- **DATASET ENTRIES**:

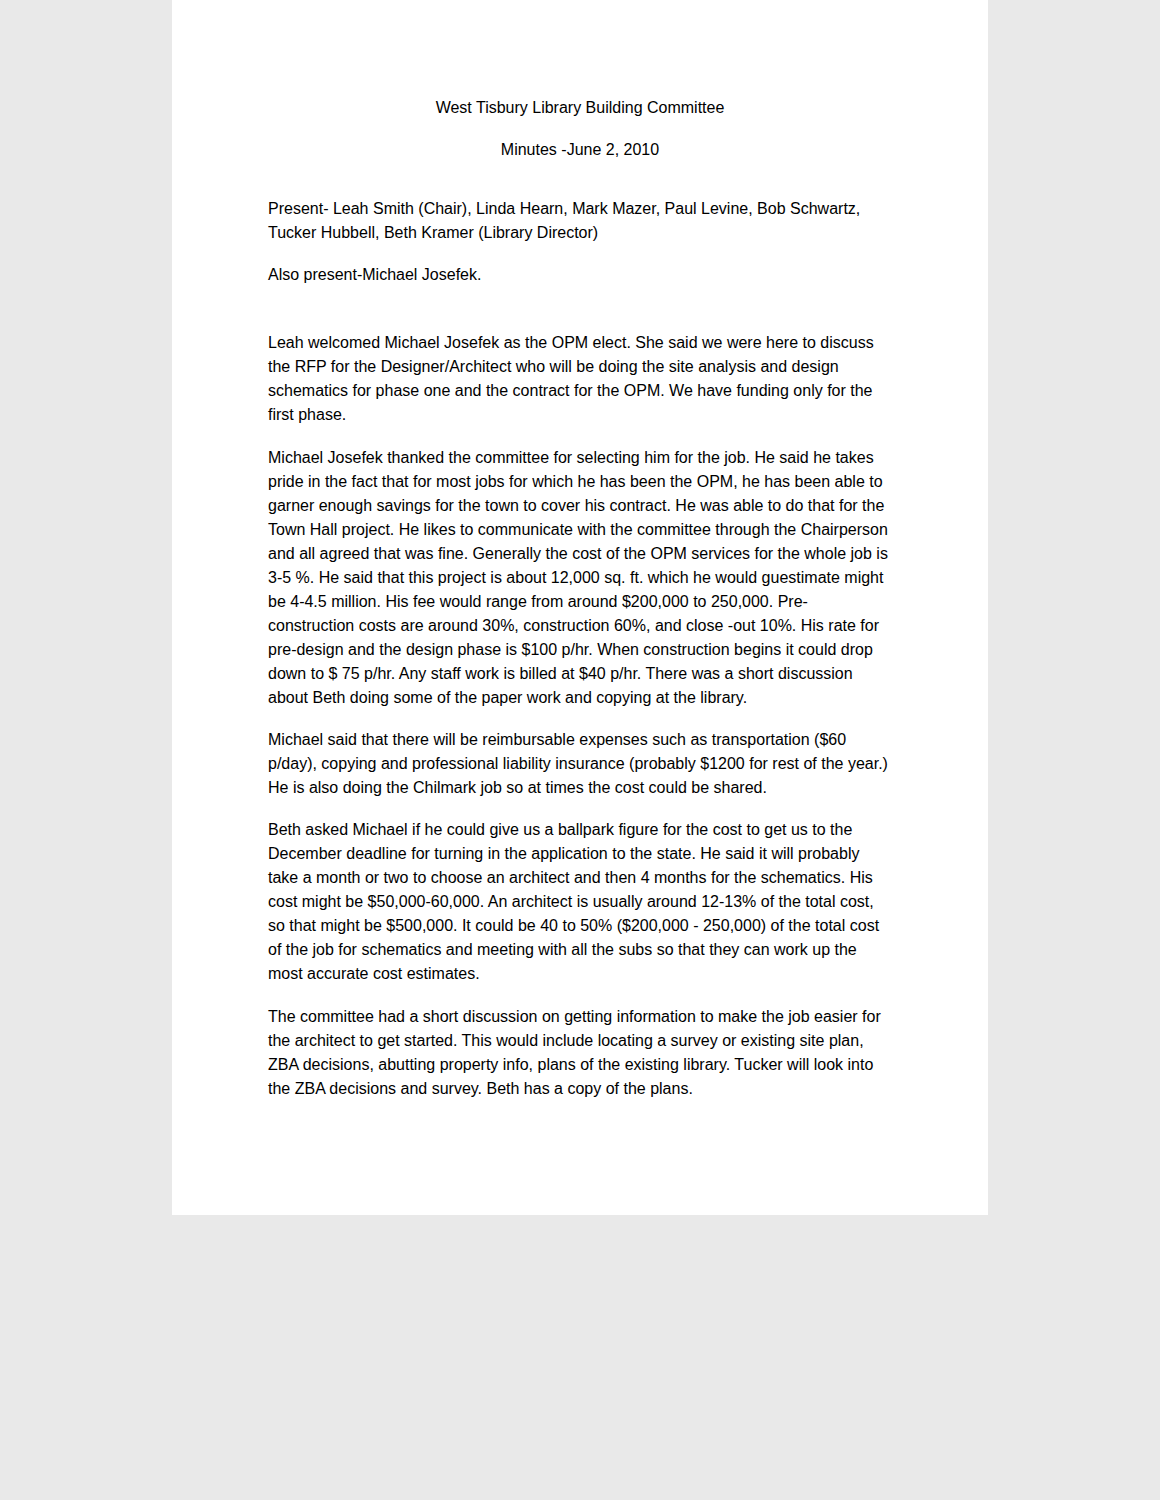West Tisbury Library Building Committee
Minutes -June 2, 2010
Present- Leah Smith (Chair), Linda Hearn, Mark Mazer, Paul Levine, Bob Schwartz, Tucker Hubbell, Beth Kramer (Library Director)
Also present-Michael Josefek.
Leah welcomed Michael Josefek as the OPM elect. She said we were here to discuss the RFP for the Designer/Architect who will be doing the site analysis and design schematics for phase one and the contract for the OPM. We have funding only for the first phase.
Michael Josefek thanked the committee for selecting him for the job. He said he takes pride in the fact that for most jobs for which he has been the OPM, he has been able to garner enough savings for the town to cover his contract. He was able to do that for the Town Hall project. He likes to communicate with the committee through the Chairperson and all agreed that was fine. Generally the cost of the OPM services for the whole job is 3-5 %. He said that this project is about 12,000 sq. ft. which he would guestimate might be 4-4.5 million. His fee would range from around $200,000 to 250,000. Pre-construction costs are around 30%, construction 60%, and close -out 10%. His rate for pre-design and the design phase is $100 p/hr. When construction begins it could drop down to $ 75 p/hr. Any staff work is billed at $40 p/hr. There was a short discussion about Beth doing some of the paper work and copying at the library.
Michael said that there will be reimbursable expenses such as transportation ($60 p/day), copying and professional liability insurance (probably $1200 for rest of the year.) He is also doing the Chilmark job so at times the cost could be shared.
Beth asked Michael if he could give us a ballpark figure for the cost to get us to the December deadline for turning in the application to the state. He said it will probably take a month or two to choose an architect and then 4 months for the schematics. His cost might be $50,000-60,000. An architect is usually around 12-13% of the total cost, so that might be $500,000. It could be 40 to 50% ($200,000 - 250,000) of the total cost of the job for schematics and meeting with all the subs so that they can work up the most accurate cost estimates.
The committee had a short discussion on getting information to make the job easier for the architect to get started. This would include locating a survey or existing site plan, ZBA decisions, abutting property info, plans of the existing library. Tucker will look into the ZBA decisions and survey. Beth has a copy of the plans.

- **PROBLEM DETAILS**:
Drop every picture from the data, then output all the rest exactly.

- **ANSWER BOX**:
West Tisbury Library Building Committee
Minutes -June 2, 2010
Present- Leah Smith (Chair), Linda Hearn, Mark Mazer, Paul Levine, Bob Schwartz, Tucker Hubbell, Beth Kramer (Library Director)
Also present-Michael Josefek.
Leah welcomed Michael Josefek as the OPM elect. She said we were here to discuss the RFP for the Designer/Architect who will be doing the site analysis and design schematics for phase one and the contract for the OPM. We have funding only for the first phase.
Michael Josefek thanked the committee for selecting him for the job. He said he takes pride in the fact that for most jobs for which he has been the OPM, he has been able to garner enough savings for the town to cover his contract. He was able to do that for the Town Hall project. He likes to communicate with the committee through the Chairperson and all agreed that was fine. Generally the cost of the OPM services for the whole job is 3-5 %. He said that this project is about 12,000 sq. ft. which he would guestimate might be 4-4.5 million. His fee would range from around $200,000 to 250,000. Pre-construction costs are around 30%, construction 60%, and close -out 10%. His rate for pre-design and the design phase is $100 p/hr. When construction begins it could drop down to $ 75 p/hr. Any staff work is billed at $40 p/hr. There was a short discussion about Beth doing some of the paper work and copying at the library.
Michael said that there will be reimbursable expenses such as transportation ($60 p/day), copying and professional liability insurance (probably $1200 for rest of the year.) He is also doing the Chilmark job so at times the cost could be shared.
Beth asked Michael if he could give us a ballpark figure for the cost to get us to the December deadline for turning in the application to the state. He said it will probably take a month or two to choose an architect and then 4 months for the schematics. His cost might be $50,000-60,000. An architect is usually around 12-13% of the total cost, so that might be $500,000. It could be 40 to 50% ($200,000 - 250,000) of the total cost of the job for schematics and meeting with all the subs so that they can work up the most accurate cost estimates.
The committee had a short discussion on getting information to make the job easier for the architect to get started. This would include locating a survey or existing site plan, ZBA decisions, abutting property info, plans of the existing library. Tucker will look into the ZBA decisions and survey. Beth has a copy of the plans.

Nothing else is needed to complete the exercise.